The School's role in establishing Seattle's vibrant theater life was seminal. Founders and artistic directors of many of Seattle's leading theaters were first students or faculty at the School of Drama: Greg Falls founded ACT Theater. Duncan Ross became artistic director of the Seattle Repertory Theater for a decade. Alum M. Burke Walker founded The Empty Space Theater and former faculty member Arne Zaslove took over the Bathhouse Theater. Alum Jenny McLauchlan Carlson was co-founder of Seattle Children's Theater. Alum Linda Hartzell is current artistic director of SCT, which is considered one of the leading children's theaters in the country. Ruben Sierra, alum and former drama faculty member, created one of the country's first ethnic theater companies, The Group Theater (formerly the Ethnic Cultural Center), which was later led by Artistic Director Tim Bond, a directing graduate of the UW who is now an Associate Artistic Director at the OSF. Even the enormously successful Oregon Shakespeare Festival was founded by alum Angus Bowmer.

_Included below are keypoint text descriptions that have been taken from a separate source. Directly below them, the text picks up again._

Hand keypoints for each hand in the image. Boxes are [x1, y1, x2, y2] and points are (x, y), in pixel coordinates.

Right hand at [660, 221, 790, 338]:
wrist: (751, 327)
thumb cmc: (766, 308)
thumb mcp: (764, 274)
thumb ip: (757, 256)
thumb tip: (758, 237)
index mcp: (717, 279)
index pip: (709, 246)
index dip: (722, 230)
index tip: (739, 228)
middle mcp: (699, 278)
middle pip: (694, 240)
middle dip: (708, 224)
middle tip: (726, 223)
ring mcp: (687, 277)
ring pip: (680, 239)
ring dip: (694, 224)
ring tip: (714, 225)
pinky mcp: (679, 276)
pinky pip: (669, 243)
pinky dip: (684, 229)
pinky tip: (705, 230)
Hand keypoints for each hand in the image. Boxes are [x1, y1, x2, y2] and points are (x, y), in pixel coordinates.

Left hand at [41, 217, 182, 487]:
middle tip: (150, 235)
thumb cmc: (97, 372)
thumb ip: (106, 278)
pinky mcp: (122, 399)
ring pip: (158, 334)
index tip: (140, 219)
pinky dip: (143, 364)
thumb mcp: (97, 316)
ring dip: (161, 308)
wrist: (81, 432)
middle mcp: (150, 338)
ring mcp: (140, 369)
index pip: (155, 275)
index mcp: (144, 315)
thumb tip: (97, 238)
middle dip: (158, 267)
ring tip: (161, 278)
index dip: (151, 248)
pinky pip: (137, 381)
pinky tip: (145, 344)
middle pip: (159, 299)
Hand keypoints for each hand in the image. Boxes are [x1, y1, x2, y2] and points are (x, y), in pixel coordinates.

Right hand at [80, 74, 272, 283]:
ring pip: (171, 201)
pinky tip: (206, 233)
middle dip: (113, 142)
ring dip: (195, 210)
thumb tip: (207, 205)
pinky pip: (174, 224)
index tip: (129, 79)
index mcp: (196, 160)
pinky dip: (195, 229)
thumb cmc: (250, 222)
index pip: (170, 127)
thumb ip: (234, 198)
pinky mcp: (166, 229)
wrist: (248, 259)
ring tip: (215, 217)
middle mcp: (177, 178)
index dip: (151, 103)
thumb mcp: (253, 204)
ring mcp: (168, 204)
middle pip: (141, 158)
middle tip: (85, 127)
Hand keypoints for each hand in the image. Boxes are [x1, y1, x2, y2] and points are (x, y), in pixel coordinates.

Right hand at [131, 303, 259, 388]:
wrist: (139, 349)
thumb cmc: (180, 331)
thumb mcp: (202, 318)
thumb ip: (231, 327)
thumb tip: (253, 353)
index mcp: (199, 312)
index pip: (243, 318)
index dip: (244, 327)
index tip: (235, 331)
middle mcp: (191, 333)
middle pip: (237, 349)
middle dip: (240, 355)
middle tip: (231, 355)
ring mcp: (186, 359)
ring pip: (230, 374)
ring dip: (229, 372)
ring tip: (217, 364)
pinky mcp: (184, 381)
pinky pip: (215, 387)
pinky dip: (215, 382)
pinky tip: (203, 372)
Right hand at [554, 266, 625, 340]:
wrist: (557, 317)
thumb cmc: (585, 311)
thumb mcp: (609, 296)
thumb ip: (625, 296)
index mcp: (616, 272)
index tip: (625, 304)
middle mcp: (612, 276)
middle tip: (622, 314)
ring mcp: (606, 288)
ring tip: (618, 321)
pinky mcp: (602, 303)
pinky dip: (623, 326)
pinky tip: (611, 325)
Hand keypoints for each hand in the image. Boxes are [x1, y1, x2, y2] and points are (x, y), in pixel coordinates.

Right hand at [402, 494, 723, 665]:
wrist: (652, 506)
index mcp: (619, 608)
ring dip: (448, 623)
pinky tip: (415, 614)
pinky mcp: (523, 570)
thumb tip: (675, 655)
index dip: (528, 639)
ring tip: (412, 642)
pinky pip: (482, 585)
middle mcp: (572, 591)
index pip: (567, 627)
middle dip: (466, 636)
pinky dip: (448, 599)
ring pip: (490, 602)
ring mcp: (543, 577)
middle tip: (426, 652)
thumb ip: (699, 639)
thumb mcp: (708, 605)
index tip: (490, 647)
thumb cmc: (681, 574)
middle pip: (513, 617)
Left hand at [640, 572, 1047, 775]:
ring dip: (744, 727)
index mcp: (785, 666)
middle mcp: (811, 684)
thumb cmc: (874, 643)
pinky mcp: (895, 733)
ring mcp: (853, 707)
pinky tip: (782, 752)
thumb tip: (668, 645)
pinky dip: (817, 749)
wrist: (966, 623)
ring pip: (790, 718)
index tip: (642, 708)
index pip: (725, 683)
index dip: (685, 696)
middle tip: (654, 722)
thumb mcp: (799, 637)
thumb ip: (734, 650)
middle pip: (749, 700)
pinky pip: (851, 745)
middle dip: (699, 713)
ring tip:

Audiences at these theaters have come to count on the bravura performances of alumni such as John Aylward, Lori Larsen, and Christopher Evan Welch, as well as scenic designs by Norm Scrivner and lighting designs by Michael Wellborn. Actors Annette Toutonghi and Alban Dennis, and costume designer Paul Louey, are favorites of young audiences at Seattle Children's Theater.

Commitment to education

MFA students in acting, design, and directing practice their stagecraft during a full and varied play season. Up to ten shows are mounted annually at the Penthouse Theater, the Floyd and Delores Jones Playhouse, and the Meany Studio Theater. Works range from Shakespeare to Arrabal, Euripides to Chekhov, new plays and musicals, as well as contemporary favorites from Horton Foote, Sarah Daniels and Alice Childress.

BA students pursue a broad liberal arts education while gaining hands-on experience in mainstage and workshop productions. Undergraduate students produce original works in the Cabaret studio in Hutchinson Hall and have formed a group called the Undergraduate Theatrical Society (UTS). UTS lends support and resources to undergraduate projects and has been instrumental in the increased number of shows and festivals put on by our BA students.

The reputation of the Ph.D. program is also distinctive. Doctoral students are frequently invited to serve as panelists at theater conferences around the world. While contributing to the scholarship of theater history, theory and criticism, Ph.D. students teach in the BA program and serve as dramaturgs for UW productions. A sampling of schools where our graduates teach includes Purdue, Ohio State, University of Hawaii, University of Minnesota, Tulane University and University of Texas at Austin.